TASK DIRECTIONS = Retype the excerpt on keyboard navigation and OCR locators in full, word for word.

EXCERPT =
--- START ---
Opening windows and dialogs, executing tasks, and navigating can be done without a mouse if the application provides access to all the core functionality using the keyboard.

A keyboard navigation example

This robot keyword uses a shortcut key combination (Ctrl+Shift+P) to open the VS Code Command Palette:

*** Keywords ***
Open Command Palette
    Press Keys    ctrl    shift    p

This keyword runs the robot by typing the run command and pressing Enter:

*** Keywords ***
Run robot
    Type and run    robocorp-run-robot


  • Keyboard shortcuts change less often than visual user interfaces, making them more robust than image locators. Even if the screen resolution, colors, or fonts change, keyboard shortcuts usually stay the same.
  • Keyboard shortcuts are easy to test manually, making development faster compared to creating image-based locators.


  • All applications do not have sufficient keyboard support.
  • Keyboard shortcuts are excellent for triggering actions, but there are no shortcuts for determining when a slow action has been completed.
  • Keyboard navigation needs to be used together with either image or OCR locators to assert the completion of slow operations.


OCR locators work by extracting and matching text on the screen. The locator can be written in plain text (e.g., “Submit”). The robot will find the text on the screen programmatically.

An optical character recognition example

This keyword uses OCR (to read text from the screen) to determine when a slow action has been completed. After executing the robot creation command on the VS Code UI, the robot waits for the environment update notification (Update env) to appear and then disappear to indicate the completion of the action:

*** Keywords ***
Create robot
    Type and run    robocorp-create-robot
    Wait for text    Update env
    Wait for text to disappear    Update env


  • An OCR locator is plain text and thus easy to implement.
  • OCR locators can be somewhat more resilient against some visual UI changes than image locators (resolution, layout, color).


  • OCR locators can fail due to a lack of contrast or UI effects such as shadows and transparency.
--- END ---
(Saved entries)
--- START ---
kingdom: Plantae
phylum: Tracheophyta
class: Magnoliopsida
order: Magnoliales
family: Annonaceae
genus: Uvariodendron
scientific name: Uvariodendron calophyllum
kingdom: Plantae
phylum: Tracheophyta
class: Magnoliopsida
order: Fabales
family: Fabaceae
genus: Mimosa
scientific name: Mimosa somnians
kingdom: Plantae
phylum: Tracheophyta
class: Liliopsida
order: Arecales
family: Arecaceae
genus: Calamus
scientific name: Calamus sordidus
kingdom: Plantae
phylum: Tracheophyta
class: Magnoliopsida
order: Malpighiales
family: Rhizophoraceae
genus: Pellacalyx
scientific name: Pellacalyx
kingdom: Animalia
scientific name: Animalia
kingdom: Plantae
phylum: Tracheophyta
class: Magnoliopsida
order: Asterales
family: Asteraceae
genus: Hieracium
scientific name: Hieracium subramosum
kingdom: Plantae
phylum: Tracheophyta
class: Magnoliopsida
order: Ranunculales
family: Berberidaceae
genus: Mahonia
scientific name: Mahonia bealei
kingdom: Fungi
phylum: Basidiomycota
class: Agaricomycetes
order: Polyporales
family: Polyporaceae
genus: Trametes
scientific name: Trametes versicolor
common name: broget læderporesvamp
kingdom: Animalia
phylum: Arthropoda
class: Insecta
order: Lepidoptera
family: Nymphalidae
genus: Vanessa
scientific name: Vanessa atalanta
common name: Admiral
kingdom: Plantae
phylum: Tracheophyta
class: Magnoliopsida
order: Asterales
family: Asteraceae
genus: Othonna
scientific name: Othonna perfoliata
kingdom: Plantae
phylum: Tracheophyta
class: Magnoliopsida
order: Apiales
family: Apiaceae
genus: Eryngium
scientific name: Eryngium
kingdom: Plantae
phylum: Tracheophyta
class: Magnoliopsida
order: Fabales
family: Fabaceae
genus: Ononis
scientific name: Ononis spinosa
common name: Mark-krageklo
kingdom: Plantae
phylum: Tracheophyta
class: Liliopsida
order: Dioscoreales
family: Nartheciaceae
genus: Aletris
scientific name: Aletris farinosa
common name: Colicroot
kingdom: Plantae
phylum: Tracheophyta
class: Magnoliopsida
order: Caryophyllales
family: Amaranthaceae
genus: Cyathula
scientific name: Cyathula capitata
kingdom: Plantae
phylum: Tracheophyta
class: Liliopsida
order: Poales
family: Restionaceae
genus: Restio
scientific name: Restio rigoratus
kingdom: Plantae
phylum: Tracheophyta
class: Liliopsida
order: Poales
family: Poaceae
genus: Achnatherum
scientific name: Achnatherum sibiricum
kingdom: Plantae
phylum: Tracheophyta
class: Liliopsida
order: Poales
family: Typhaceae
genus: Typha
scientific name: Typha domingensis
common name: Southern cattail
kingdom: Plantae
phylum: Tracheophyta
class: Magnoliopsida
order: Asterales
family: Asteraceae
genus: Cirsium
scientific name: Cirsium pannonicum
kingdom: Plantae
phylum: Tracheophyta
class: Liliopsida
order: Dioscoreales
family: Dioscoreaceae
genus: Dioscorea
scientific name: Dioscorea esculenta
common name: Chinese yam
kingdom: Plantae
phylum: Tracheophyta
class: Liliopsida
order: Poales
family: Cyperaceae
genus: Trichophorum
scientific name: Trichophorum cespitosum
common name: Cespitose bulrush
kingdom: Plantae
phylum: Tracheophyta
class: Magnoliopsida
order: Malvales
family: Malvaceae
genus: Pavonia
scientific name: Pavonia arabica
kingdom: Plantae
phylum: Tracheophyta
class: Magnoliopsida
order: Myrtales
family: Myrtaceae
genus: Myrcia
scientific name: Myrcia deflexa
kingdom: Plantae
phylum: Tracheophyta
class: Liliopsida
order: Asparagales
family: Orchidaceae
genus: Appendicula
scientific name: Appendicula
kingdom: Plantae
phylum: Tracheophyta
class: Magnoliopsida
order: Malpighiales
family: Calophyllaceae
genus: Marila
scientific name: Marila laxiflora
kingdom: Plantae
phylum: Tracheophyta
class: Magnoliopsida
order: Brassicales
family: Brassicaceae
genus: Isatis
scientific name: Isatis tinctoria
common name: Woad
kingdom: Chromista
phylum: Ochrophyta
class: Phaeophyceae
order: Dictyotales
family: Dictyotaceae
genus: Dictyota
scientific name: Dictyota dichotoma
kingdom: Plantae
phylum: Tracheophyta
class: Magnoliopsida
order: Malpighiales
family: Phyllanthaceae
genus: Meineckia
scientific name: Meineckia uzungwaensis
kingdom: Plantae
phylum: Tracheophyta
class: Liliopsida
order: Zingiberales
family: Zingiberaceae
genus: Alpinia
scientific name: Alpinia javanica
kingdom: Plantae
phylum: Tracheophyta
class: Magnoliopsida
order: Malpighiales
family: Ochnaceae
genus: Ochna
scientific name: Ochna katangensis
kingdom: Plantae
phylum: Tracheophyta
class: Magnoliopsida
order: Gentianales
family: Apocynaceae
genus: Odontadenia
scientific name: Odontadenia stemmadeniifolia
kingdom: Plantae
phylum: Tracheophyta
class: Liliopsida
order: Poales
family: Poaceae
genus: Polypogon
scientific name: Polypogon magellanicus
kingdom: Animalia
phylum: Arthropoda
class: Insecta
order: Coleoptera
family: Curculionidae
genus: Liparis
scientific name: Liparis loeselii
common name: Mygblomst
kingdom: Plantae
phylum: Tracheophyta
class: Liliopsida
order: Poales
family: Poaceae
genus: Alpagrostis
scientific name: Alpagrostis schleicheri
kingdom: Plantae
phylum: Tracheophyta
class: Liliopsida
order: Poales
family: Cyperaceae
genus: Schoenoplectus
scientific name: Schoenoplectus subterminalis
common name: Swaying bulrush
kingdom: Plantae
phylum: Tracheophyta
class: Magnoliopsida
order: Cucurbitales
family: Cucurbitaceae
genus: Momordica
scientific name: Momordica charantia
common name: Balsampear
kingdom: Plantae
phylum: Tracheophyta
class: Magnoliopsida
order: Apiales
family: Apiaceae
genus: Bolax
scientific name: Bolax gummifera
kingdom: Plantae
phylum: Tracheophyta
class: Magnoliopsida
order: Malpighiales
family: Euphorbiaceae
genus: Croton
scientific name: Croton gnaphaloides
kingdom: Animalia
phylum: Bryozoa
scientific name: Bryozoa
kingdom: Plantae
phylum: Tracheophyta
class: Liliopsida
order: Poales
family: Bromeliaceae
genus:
--- END ---
TASK RESPONSE =
Opening windows and dialogs, executing tasks, and navigating can be done without a mouse if the application provides access to all the core functionality using the keyboard.

A keyboard navigation example

This robot keyword uses a shortcut key combination (Ctrl+Shift+P) to open the VS Code Command Palette:

*** Keywords ***
Open Command Palette
    Press Keys    ctrl    shift    p

This keyword runs the robot by typing the run command and pressing Enter:

*** Keywords ***
Run robot
    Type and run    robocorp-run-robot


  • Keyboard shortcuts change less often than visual user interfaces, making them more robust than image locators. Even if the screen resolution, colors, or fonts change, keyboard shortcuts usually stay the same.
  • Keyboard shortcuts are easy to test manually, making development faster compared to creating image-based locators.


  • All applications do not have sufficient keyboard support.
  • Keyboard shortcuts are excellent for triggering actions, but there are no shortcuts for determining when a slow action has been completed.
  • Keyboard navigation needs to be used together with either image or OCR locators to assert the completion of slow operations.


OCR locators work by extracting and matching text on the screen. The locator can be written in plain text (e.g., “Submit”). The robot will find the text on the screen programmatically.

An optical character recognition example

This keyword uses OCR (to read text from the screen) to determine when a slow action has been completed. After executing the robot creation command on the VS Code UI, the robot waits for the environment update notification (Update env) to appear and then disappear to indicate the completion of the action:

*** Keywords ***
Create robot
    Type and run    robocorp-create-robot
    Wait for text    Update env
    Wait for text to disappear    Update env


  • An OCR locator is plain text and thus easy to implement.
  • OCR locators can be somewhat more resilient against some visual UI changes than image locators (resolution, layout, color).


  • OCR locators can fail due to a lack of contrast or UI effects such as shadows and transparency.